Part of the secret of life was, and is, to turn around, take a look, and go in a different direction. To stay on the same old, tired course is not what Jesus comes to offer. The kingdom of God has something to do with change and new beginnings. Many will find out that this change is not a matter of a slight alteration but rather a radical change in direction.

This is not going to be a matter of putting a new roof over an old roof. This repentance means tearing off the old roof and first letting the light in. Then comes the new roof. All through Mark’s Gospel Jesus will keep that one finger raised. People will ask what the raised finger means and Jesus will tell them. Some people will start tearing off shingles, other people will try simply to put a new roof over an old one, and many more people will decide that their old roof is fine, “thank you very much!”

Mark 1:16–20 Calling the First Disciples

Do you remember the first time you fell in love? The words in such a phrase are well used because it is usually indeed a falling. And falling in love can be a glorious thing. But what happens when you get up again after falling? Of course no one dares asks such a question. Falling in love is not supposed to be rational. Falling in love is falling into passion. To be blind to reason is part of the fun of falling in love.

Life is full of hard decisions and unexpected tragedy. Falling in love is one of the best parts of the script of life that we do not write. I hope you have been able to fall in love at least once, even if there was pain involved later on—and there usually is.

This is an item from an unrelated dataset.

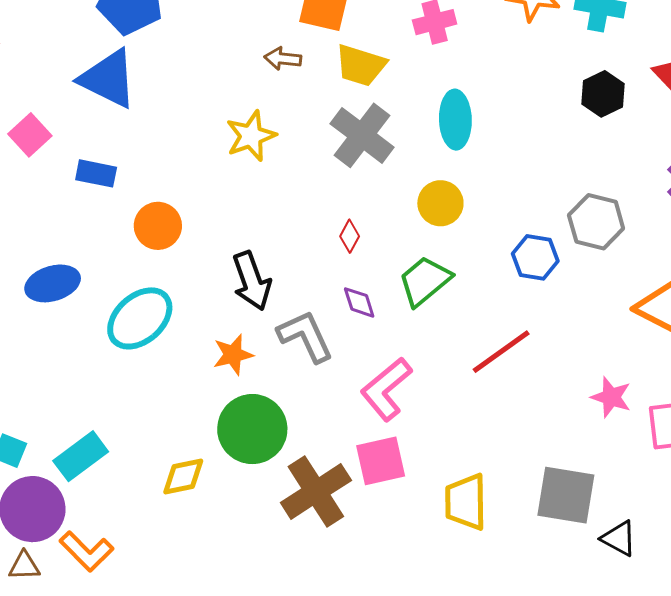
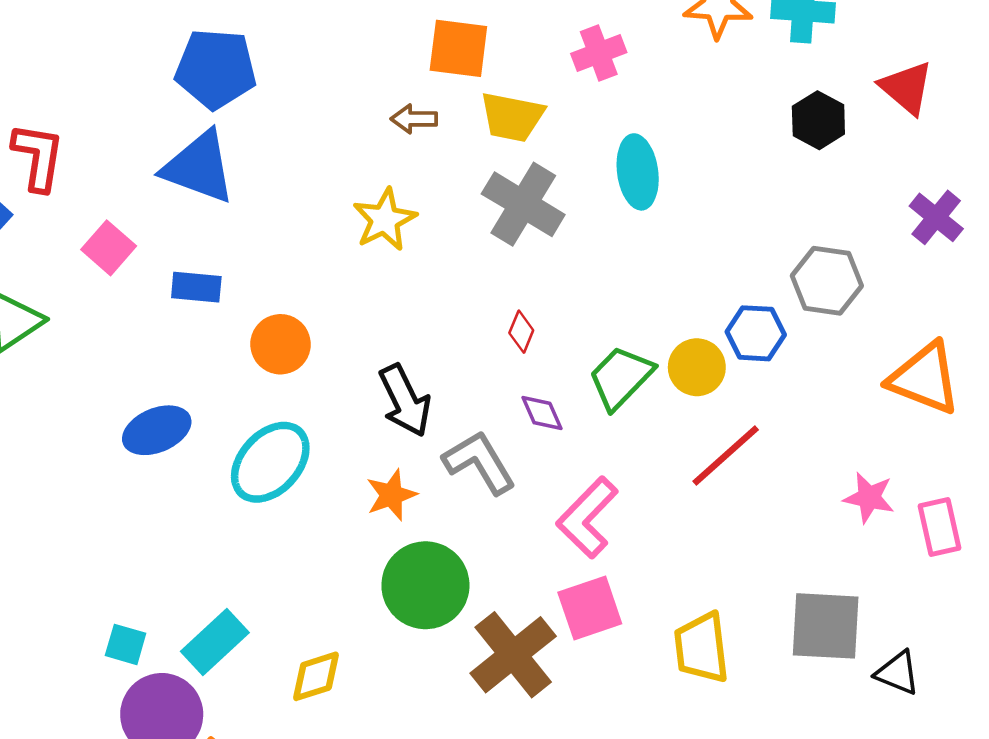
yellow circle: (440, 203) -> (697, 367), moved
yellow diamond: (183, 476) -> (316, 676), moved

If you understand falling in love, or understand it as much as any human can, you can remotely understand how the first disciples simply leave everything to follow Jesus. It is a passionate decision. You can bet that Zebedee, the father of James and John, sure tries to knock some reason into his two headstrong, in-love sons. He needs those boys to help run the fishing business and here they are jumping out of the boat and into another life.

Zebedee overhears Jesus saying that he will make his boys “fishers of men.” This frightened father probably says something like, “Well that’s fine, Jesus, but who is going to catch the regular old fish that my family depends on to make a living?”

Falling in love is not about reason. In the other Gospel accounts there may be a hint that the sudden leaving behind of everything by certain disciples necessitates that they already know about Jesus and who he is. Mark’s Gospel is more like a love story in which these disciples are simply swept off their feet by this new man’s preaching about a coming kingdom that is going to change everything.

Peter, Andrew, James, and John are like slaphappy boys who hear the marching band calling new recruits to the glories of fighting for a noble cause. All they hear is the music. They do not hear the distant sounds of guns. Scenes of wounded comrades and lonely nights away from home are drowned out by the sound of joyous music.

“Follow me, now, this instant, and I will have you catching people.” The song sounds too good to pass up. Maybe fishing has grown too ordinary for these full-blooded men. Jesus sees something in their eyes that is worth fishing for—and Jesus is quite a fisherman. He has these young boys hooked before they know what is happening.

He does not bother to tell them that day about a cross. At this moment he wants their enthusiasm. They will need that zeal. Jesus will need that zeal, though he often does not get it from his small band of disciples. The first smell of the battle softens these boys real quick, but the tales of softening come later.

For now, the scene is of an old man standing in a boat shaking his head as his boys and two of their friends walk into the sunset and away from the boats. “What fools they are,” this father thinks ruefully. He is right.